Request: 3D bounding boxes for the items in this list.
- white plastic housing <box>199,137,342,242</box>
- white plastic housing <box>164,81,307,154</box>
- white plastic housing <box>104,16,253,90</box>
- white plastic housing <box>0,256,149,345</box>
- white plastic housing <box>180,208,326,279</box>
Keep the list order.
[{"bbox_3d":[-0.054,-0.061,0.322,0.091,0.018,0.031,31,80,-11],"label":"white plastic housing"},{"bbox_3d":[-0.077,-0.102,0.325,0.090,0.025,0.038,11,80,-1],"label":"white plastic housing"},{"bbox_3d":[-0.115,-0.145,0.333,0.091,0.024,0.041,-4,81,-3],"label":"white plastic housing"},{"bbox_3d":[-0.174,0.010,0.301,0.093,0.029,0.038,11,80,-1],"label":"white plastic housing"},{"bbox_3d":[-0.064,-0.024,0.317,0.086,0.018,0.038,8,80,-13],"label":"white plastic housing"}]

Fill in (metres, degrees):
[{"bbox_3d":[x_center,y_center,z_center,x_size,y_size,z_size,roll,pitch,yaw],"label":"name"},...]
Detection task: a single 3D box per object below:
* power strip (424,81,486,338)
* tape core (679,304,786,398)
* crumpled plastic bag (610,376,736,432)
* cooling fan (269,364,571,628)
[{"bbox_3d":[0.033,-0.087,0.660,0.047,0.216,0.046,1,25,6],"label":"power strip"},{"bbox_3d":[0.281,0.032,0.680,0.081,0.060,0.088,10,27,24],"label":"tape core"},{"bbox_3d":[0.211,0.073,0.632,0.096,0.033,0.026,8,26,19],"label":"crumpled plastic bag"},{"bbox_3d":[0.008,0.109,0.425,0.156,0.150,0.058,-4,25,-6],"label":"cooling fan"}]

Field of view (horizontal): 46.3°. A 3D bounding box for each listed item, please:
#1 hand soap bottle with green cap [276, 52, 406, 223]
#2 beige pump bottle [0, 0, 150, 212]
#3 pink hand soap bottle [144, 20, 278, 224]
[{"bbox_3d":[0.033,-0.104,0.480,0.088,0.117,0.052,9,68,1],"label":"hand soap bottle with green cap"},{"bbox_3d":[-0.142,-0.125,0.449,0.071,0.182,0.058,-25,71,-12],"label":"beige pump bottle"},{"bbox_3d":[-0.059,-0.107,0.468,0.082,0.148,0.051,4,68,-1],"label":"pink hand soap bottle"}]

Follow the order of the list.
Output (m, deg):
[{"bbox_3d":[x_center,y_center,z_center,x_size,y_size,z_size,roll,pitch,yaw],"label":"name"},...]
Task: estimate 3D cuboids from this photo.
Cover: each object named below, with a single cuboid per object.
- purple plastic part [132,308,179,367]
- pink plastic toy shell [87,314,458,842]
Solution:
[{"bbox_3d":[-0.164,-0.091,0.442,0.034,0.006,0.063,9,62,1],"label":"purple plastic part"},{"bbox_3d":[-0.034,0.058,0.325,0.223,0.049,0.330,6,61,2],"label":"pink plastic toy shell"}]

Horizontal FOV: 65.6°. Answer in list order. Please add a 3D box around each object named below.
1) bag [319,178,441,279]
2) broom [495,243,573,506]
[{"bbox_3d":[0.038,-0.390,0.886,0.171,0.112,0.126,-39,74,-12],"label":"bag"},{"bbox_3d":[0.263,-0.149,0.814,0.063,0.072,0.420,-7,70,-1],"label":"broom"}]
+++
## ASSIGNMENT
The word "named" appears in how many lines of the records? Give the number only.

## EXERCISE OUTPUT
2